Objective: This study was conducted to investigate the effects of resistant exercise on the gait performance of a patient with systemic lupus erythematosus (SLE) patient. Design: A case study. Methods: A 30-year-old male adult who had been diagnosed with systemic lupus erythmatosus (SLE) in April 2013, right middle cerebral artery infarction, and with left hemiplegia agreed to participate in this case study. Patient was unable to walk due to being affected with adynamia. Due to developing necrotizing vasculitis on the left lower extremity, patient underwent a myotomy on the left thigh. The patient was trained with a progressive resistant exercise program for 8 weeks. An intensity of 15 RM was used for the resistant exercises and the resistance level was increased progressively in order to improve the muscle power of the patient.

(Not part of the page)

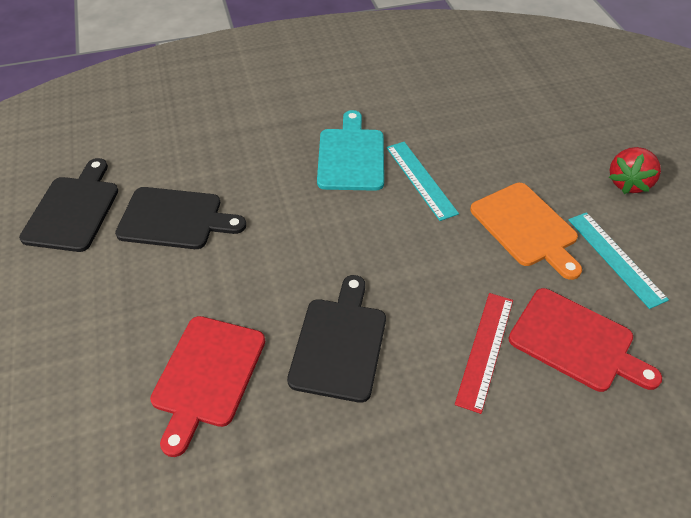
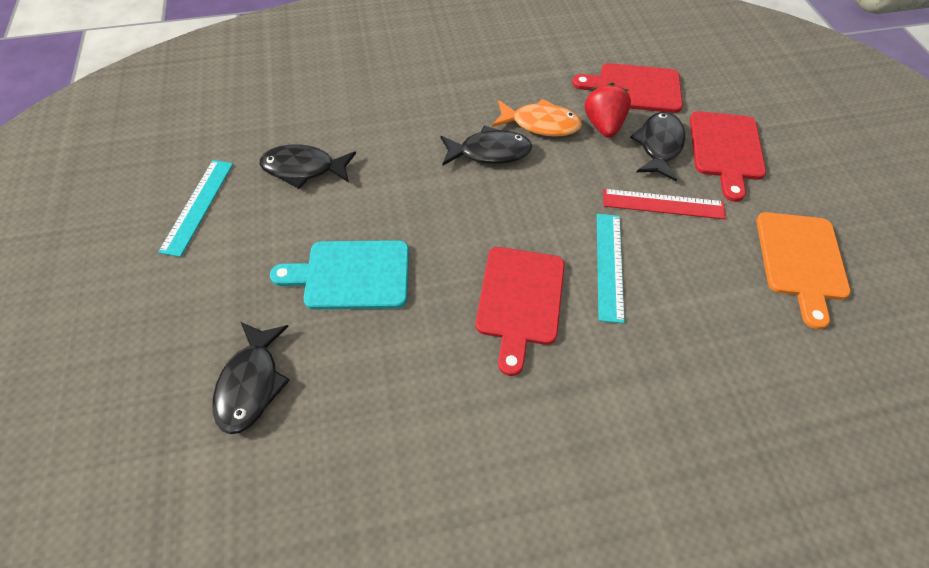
black cutting board: [19,158,118,252] [115,187,246,249] [287,275,386,403] = 3 -> none = 0
black fish: none = 0 -> [213,322,290,434] [260,144,356,189] [440,126,532,166] [630,112,685,181] = 4
orange fish: none = 0 -> [492,99,582,137] = 1
red cutting board: [150,316,265,457] [509,288,662,392] = 2 -> [475,247,565,376] [572,63,683,113] [690,111,766,202] = 3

Methods used to increase resistance included changing positions, providing mechanical resistance instead of manual resistance, transitioning from open kinetic chain to closed kinetic chain exercises, and changing the colors of the theraband to those with increase level of resistance. Outcome measures included the 5-repetition sit-to- stand test (5RSST), Timed Up & Go (TUG), and 10-meter walk test (10MWT). In addition, the GAITRite was used to assess the spatio-temporal gait variables, including gait speed, cadence, stride length of the left side, and double limb support pre and post-intervention. Results: The patient was able to perform sit-to- stand after two weeks of performing the resistant exercises. The patient was able to walk after 4 weeks, and the patient's overall gait performance had improved after 8 weeks. All of the variables had improved after each week. Conclusions: The results of this case study may be used to enhance future efforts to objectively evaluate resistant exercises during gait performance in persons affected by SLE.